Om zich steeds meer en vrijer aan het ondernomen werk te kunnen wijden, verliet Don Benigni Buitengewone Kerkelijke Zaken. Mgr. Eugenio Pacelli, de toekomstige Paus Pius XII, volgde hem op. Pius XII heeft tijdens het heiligverklaringsproces van Paus Pius X de druk genegeerd van hen die Benigni afschilderden als de kwade geest van Paus Pius X, en zo probeerden te verhinderen dat hij tot de eer van de altaren zou worden verheven.

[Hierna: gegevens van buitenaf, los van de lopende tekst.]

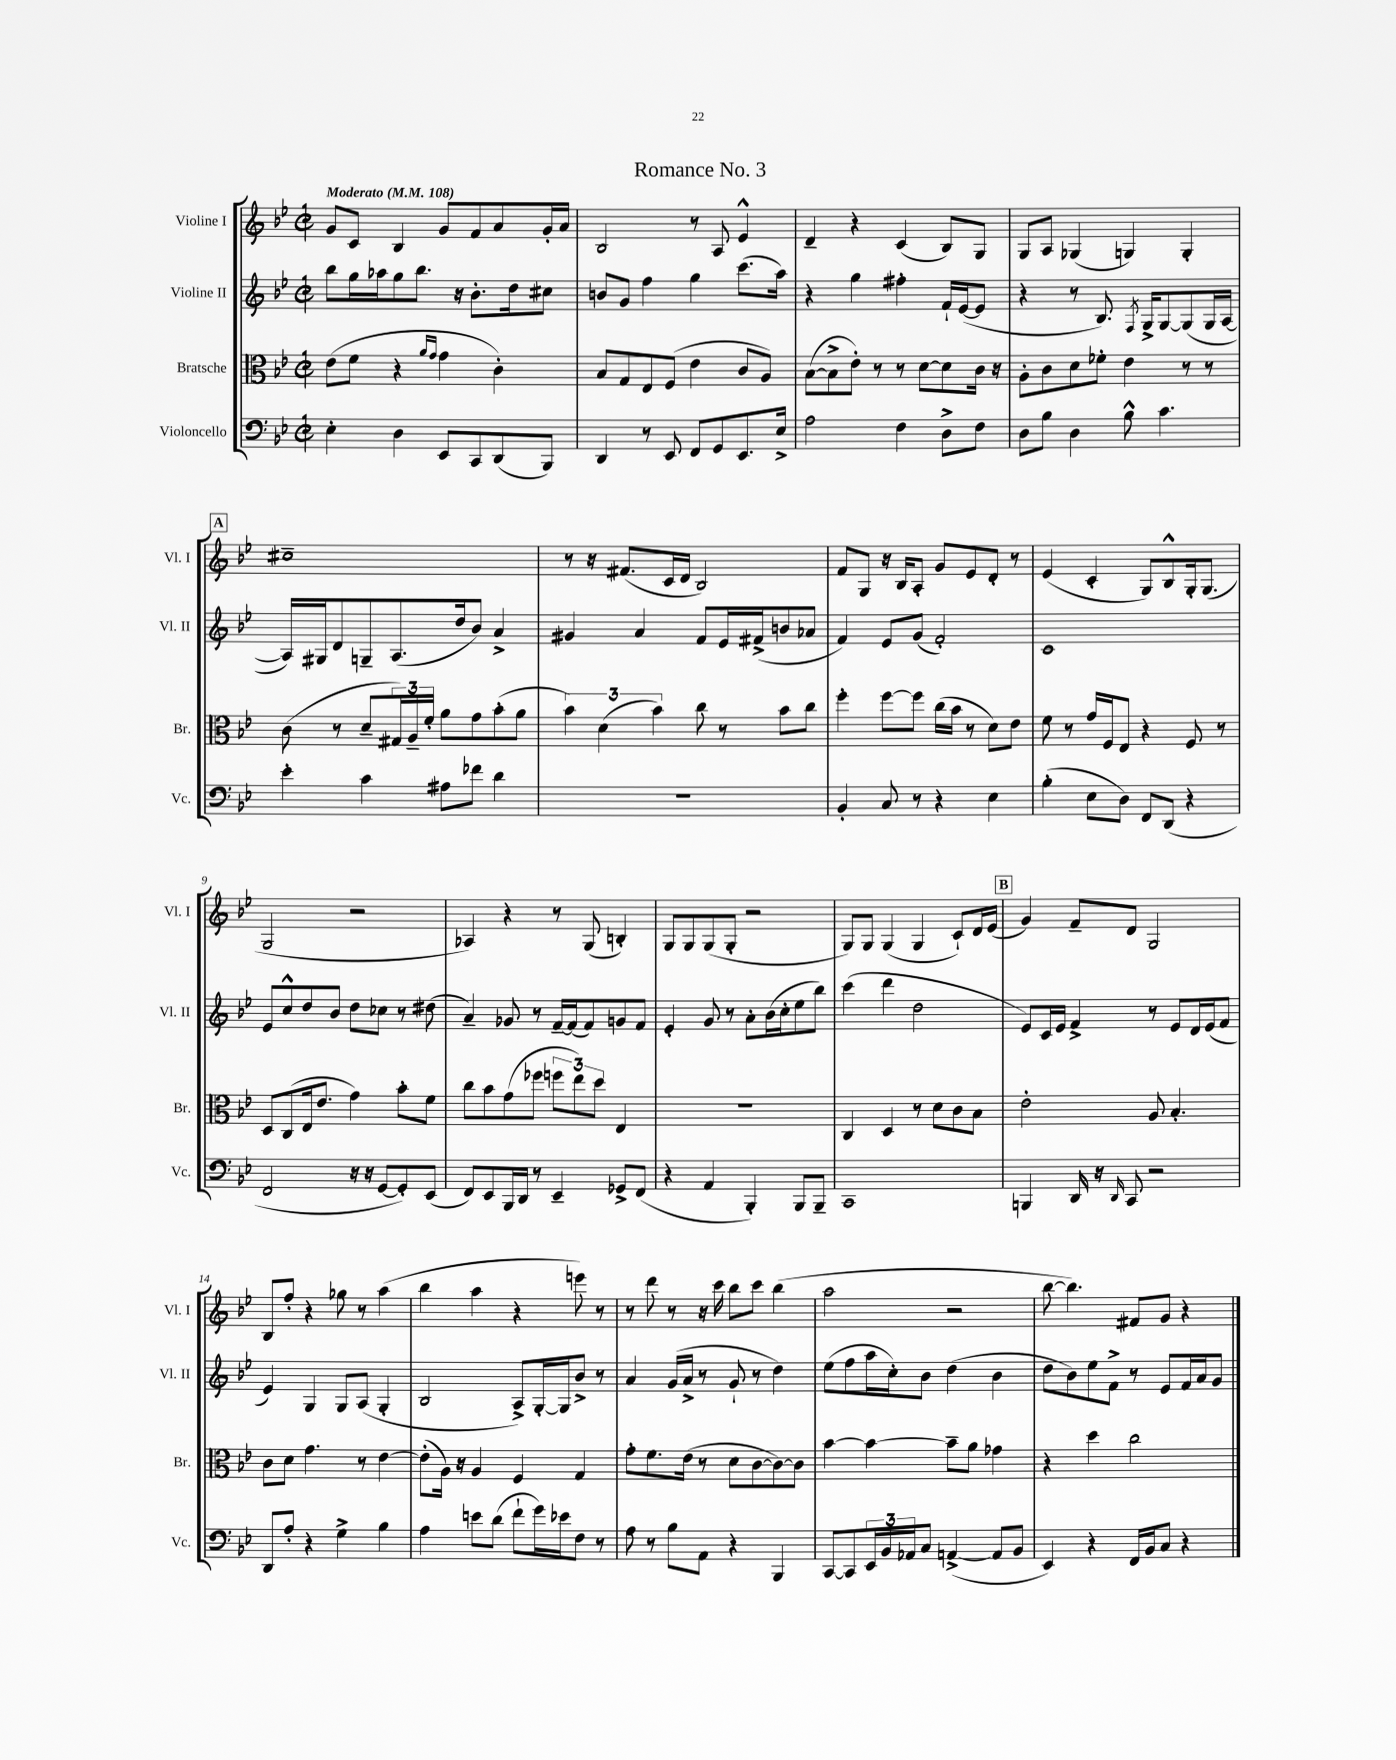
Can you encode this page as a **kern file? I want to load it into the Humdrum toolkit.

**kern	**kern	**kern	**kern
*part4	*part3	*part2	*part1
*staff4	*staff3	*staff2	*staff1
*I"Violoncello	*I"Bratsche	*I"Violine II	*I"Violine I
*I'Vc.	*I'Br.	*I'Vl. II	*I'Vl. I
*clefF4	*clefC3	*clefG2	*clefG2
*k[b-e-]	*k[b-e-]	*k[b-e-]	*k[b-e-]
*M2/2	*M2/2	*M2/2	*M2/2
*met(c|)	*met(c|)	*met(c|)	*met(c|)
*MM108	*MM108	*MM108	*MM108
=1	=1	=1	=1
!	!	!	!LO:TX:a:B:t=Moderato
4E-'\	(8e-\L	8bb-\L	8g/L
.	8f\J	16gg\L	8c/J
.	.	16aa-X\J	.
4D\	4r	8gg\	4B-/
.	.	8.bb-\J	.
.	16qqa/LL	.	.
.	16qqg/JJ	.	.
8EE-/L	4g\	.	8g/L
.	.	16r	.
8CC/	.	8.b-'\L	8f/
(8DD/	4c'\)	.	8a/
.	.	16dd\k	.
8BBB-/J)	.	8cc#X\J	16g'/L
.	.	.	16a/JJ
=2	=2	=2	=2
4DD/	8B-/L	8bn/L	2B-/
.	8G/	8g/J	.
8r	8E-/	4ff\	.
8EE-/	(8F/J	.	.
8FF/L	4e-\	4gg\	8r
8GG/	.	.	8A/
8.EE-/	8c/L	(8.ccc\L	4e-^^/
.	8A/J)	.	.
16E-^/Jk	.	16aa\Jk)	.
=3	=3	=3	=3
2A\	([8B-\L	4r	4d~/
.	8B-^\]	.	.
.	8e-'\J)	4gg\	4r
.	8r	.	.
4F\	8r	4ff#X'\	(4c/
.	[8d\L	.	.
8D^\L	8d\]	16f`/LL	8B-/L)
.	.	([16e-/J	.
8F\J	16c\Jk	8e-/J]	8G/J
.	16r	.	.
=4	=4	=4	=4
8D\L	8A'\L	4r	8G/L
8B-\J	8c\	.	8A/J
4D\	8d\	8r	(4G-X/
.	8f-X'\J	8.B-/)	.
8B-^^\	4e-\	.	4Gn/)
.	.	8qF/	.
.	.	16G^/KL	.
4.c\	.	[8G/	.
.	8r	(8G/]	4G'/
.	8r	16G/L	.
.	.	[16A/JJ	.
!!LO:LB:g=z
!!LO:REH:place=s1:t=A
=5	=5	=5	=5
4e-'\	(8c\	16A/LL])	1cc#X~
.	.	16G#X/J	.
.	8r	8d/	.
4c\	8d~/L	8Gn~/	.
.	24G#X/L)	(8.A/	.
.	24A~/	.	.
.	24f'/JJ	.	.
8A#X\L	8a\L	.	.
.	.	16dd/k	.
8f-X\J	8g\	8b-/J)	.
4d\	(8b-'\	4a^/	.
.	8a\J	.	.
=6	=6	=6	=6
1r	6b-\)	4g#X/	8r
.	.	.	16r
.	(6d\	.	.
.	.	.	(8.f#X/L
.	.	4a/	.
.	6b-\)	.	.
.	.	.	16c/L
.	.	.	16d/JJ
.	8cc\	8f/L	2B-/)
.	8r	16e-/L	.
.	.	(16f#X^/J	.
.	8b-\L	8bn/	.
.	8cc\J	8a-X/J	.
=7	=7	=7	=7
4BB-'/	4ff'\	4f/)	8f/L
.	.	.	8G/J
8C/	[8ff\L	8e-/L	16r
.	.	.	16B-/KL
8r	8ff\J]	(8g/J	8A'/J
4r	(16cc\LL	2f'/)	8g/L
.	16b-\JJ	.	.
.	8r	.	8e-/
4E-\	8d\L)	.	8d'/J
.	8e-\J	.	8r
=8	=8	=8	=8
(4B-'\	8f\	1c	(4e-/
.	8r	.	.
8E-\L	16g/LL	.	4c'/
.	16F/J	.	.
8D\J)	8E-/J	.	.
8FF/L	4r	.	8G/L)
(8DD/J	.	.	8B-^^/
4r	8F/	.	16G'/k
.	.	.	(8.G/J
.	8r	.	.
!!LO:LB:g=z
=9	=9	=9	=9
2FF/	8D/L	8e-/L	2G/
.	(8C/	8cc^^/	.
.	16E-/k	8dd/	.
.	8.e-/J	.	.
.	.	8b-/J	.
16r	4g\)	8dd\L	2r
16r	.	.	.
[8GG/L	.	8cc-X\J	.
8GG'/])	8b-'\L	8r	.
(8EE-/J	8f\J	(8dd#X\	.
=10	=10	=10	=10
8FF/L)	8cc\L	4a~/)	4A-X/)
8EE-/	8b-\	.	.
16BBB-/L	(8g\	8g-X/	4r
16DD/JJ	.	.	.
8r	8ff-X\J	8r	.
4EE-~/	12ffn\L	[16f~/LL	8r
.	.	(16f/J]	.
.	12ee-\)	.	.
.	.	8f/)	(8G/
.	12dd\J	.	.
8GG-X^/L	4E-/	8gn/	4Bn'/)
(8FF/J	.	8f/J	.
=11	=11	=11	=11
4r	1r	4e-'/	8G/L
.	.	.	8G/
4AA/	.	8g/	(8G/
.	.	8r	8G'/J
4BBB-'/)	.	8a'\L	2r
.	.	(16b-\L	.
.	.	16cc'\J	.
8BBB-/L	.	8ee-\	.
8BBB-~/J	.	8bb-\J)	.
=12	=12	=12	=12
1CC	4C/	(4ccc\	8G/L)
.	.	.	8G/J
.	4D/	4ddd\	(4G/
.	8r	2dd\	4G/
.	8d\L	.	.
.	8c\	.	8c`/L)
.	8B-\J	.	16d/L
.	.	.	(16e-/JJ
!!LO:REH:place=s1:t=B
=13	=13	=13	=13
4BBBn/	2e-'\	8e-/L)	4g/)
.	.	16c/L	.
.	.	16e-/JJ	.
16DD/	.	4f^/	8f~/L
16r	.	.	.
16qqDD/	.	.	.
8CC/	.	.	8d/J
2r	8A/	8r	2G/
.	4.B-'/	8e-/L	.
.	.	16d/L	.
.	.	(16e-/J	.
.	.	8f/J	.
!!LO:LB:g=z
=14	=14	=14	=14
8DD/L	8c\L	4e-/)	8B-/L
8A'/J	8d\J	.	8ff'/J
4r	4.g\	4G/	4r
4G^\	.	8G/L	8gg-X\
.	8r	(8A/J	8r
4B-\	[4e-\	4G'/	(4aa\
=15	=15	=15	=15
4A\	(8e-'\L]	2B-/	4bb-\
.	16A\Jk)	.	.
.	16r	.	.
8en\L	4A/	.	4aa\
(8d\J	.	.	.
8f`\L	4F/	8A^/L)	4r
16g\L)	.	[16G'/L	.
16e-X\J	.	16G/J]	.
8F\J	4G/	8b-^/J	8eeen\)
8r	.	8r	8r
=16	=16	=16	=16
8A\	8g'\L	4a/	8r
8r	8.f\	.	8ddd\
8B-\L	.	(16g/LL	8r
.	(16e-\Jk	16a^/JJ	.
8AA\J	8r	8r	16r
.	.	.	16ccc\
4r	8d\L	8g`/	8bb-\L
.	[8c\	8r	8ccc\J
4BBB-/	8c\_)	4dd\)	(4bb-\
.	8c\J]	.	.
=17	=17	=17	=17
[8CC/L	[4b-\	(8ee-\L	2aa\
8CC/]	.	8ff\	.
24EE-/L	4b-\_	16aa\L	.
24BB-/	.	.	.
.	.	16cc'\J)	.
24AA-X/J	.	.	.
8C/J	.	8b-\J	.
([4AAn^/	8b-~\L]	(4dd\	2r
.	8a\J	.	.
8AA/L]	4g-X\	4b-\	.
8BB-/J	.	.	.
=18	=18	=18	=18
4EE-/)	4r	8dd\L	[8bb-\
.	.	8b-\)	4.bb-\])
4r	4dd\	8ee-\	.
.	.	8f^\J	.
16FF/LL	2cc\	8r	8f#X/L
16BB-/J	.	.	.
8C/J	.	8e-/L	8g/J
4r	.	16f/L	4r
.	.	16a/J	.
.	.	8g/J	.
==	==	==	==
*-	*-	*-	*-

In 1911 creëerde Paus Pius X de achtste plaats van apostolisch protonotaris voor Don Umberto Benigni, die tot dan toe beperkt was tot slechts zeven leden. Deze prestigieuze titel deed de nieuwe monseigneur twee dingen begrijpen: allereerst de uitsluiting van een mogelijke toekomstige bisschoppelijke benoeming, maar ook de pauselijke aanmoediging om door te gaan op de ingeslagen weg.
In 1909 verliet Benigni zijn appartement in het Vaticaan en opende hij in de Via del Corso, Casa San Pietro, de zetel van zijn activiteiten. Hier werd Sodalitium Pianum geboren.
Na haar definitieve ontbinding op 25/11/1921, wist Mgr. Benigni, alhoewel teleurgesteld, de zielskracht te vinden om de strijd voor de integriteit van het Geloof voort te zetten. In 1923 lanceerde hij de AIR opnieuw onder de naam Agenzia Urbs, die zijn activiteiten voortzette tot 1928 en zorgde voor de publicatie van het weekblad Veritas en vervolgens van het maandblad Romana.
In 1928 richtte hij de Intesa Romana per la Difesa Sociale (IRDS) op, onder het motto “Religione, Patria, Famiglia“. Het is de fascistische fase van het leven van Mgr. Benigni, zeker de minst originele en representatieve: Benigni probeerde het fascisme te gebruiken om de christen-democratie te bestrijden, op dezelfde manier als het regime de godsdienst op een instrumentele manier gebruikte.
Monseigneur Benigni, belasterd en vervolgd door zijn vijanden, leidde de laatste jaren van zijn leven een zeer armoedig bestaan. Eerwaarde Saubat, getuige op het heiligverklaringsproces van Paus Pius X en intieme medewerker van Benigni, verklaarde dat Mons. Benigni, hoewel hij niet belast was met zielzorg, elke dag de Mis opdroeg en elke week in de kerk van S. Carlo al Corso biechtte bij een priester uit de orde van de mercedariërs.
Monseigneur Benigni stierf te Rome op 27 februari 1934, “verlaten en veracht door de geestelijkheid”. Zijn begrafenis werd bijgewoond door “7 of 8 senatoren, 12 tot 15 afgevaardigden, een grote groep journalisten en zelfs 12 gendarmes in uniform” maar er waren slechts twee priesters aanwezig: de eerwaarde heren Saubat en Jeoffroid.
Graf van Monseigneur Umberto Benigni
Bijna 50 jaar na zijn dood werd het gedachtegoed en het werk van Mgr. Benigni het referentiepunt voor ons tijdschrift Sodalitium (opgericht in 1983).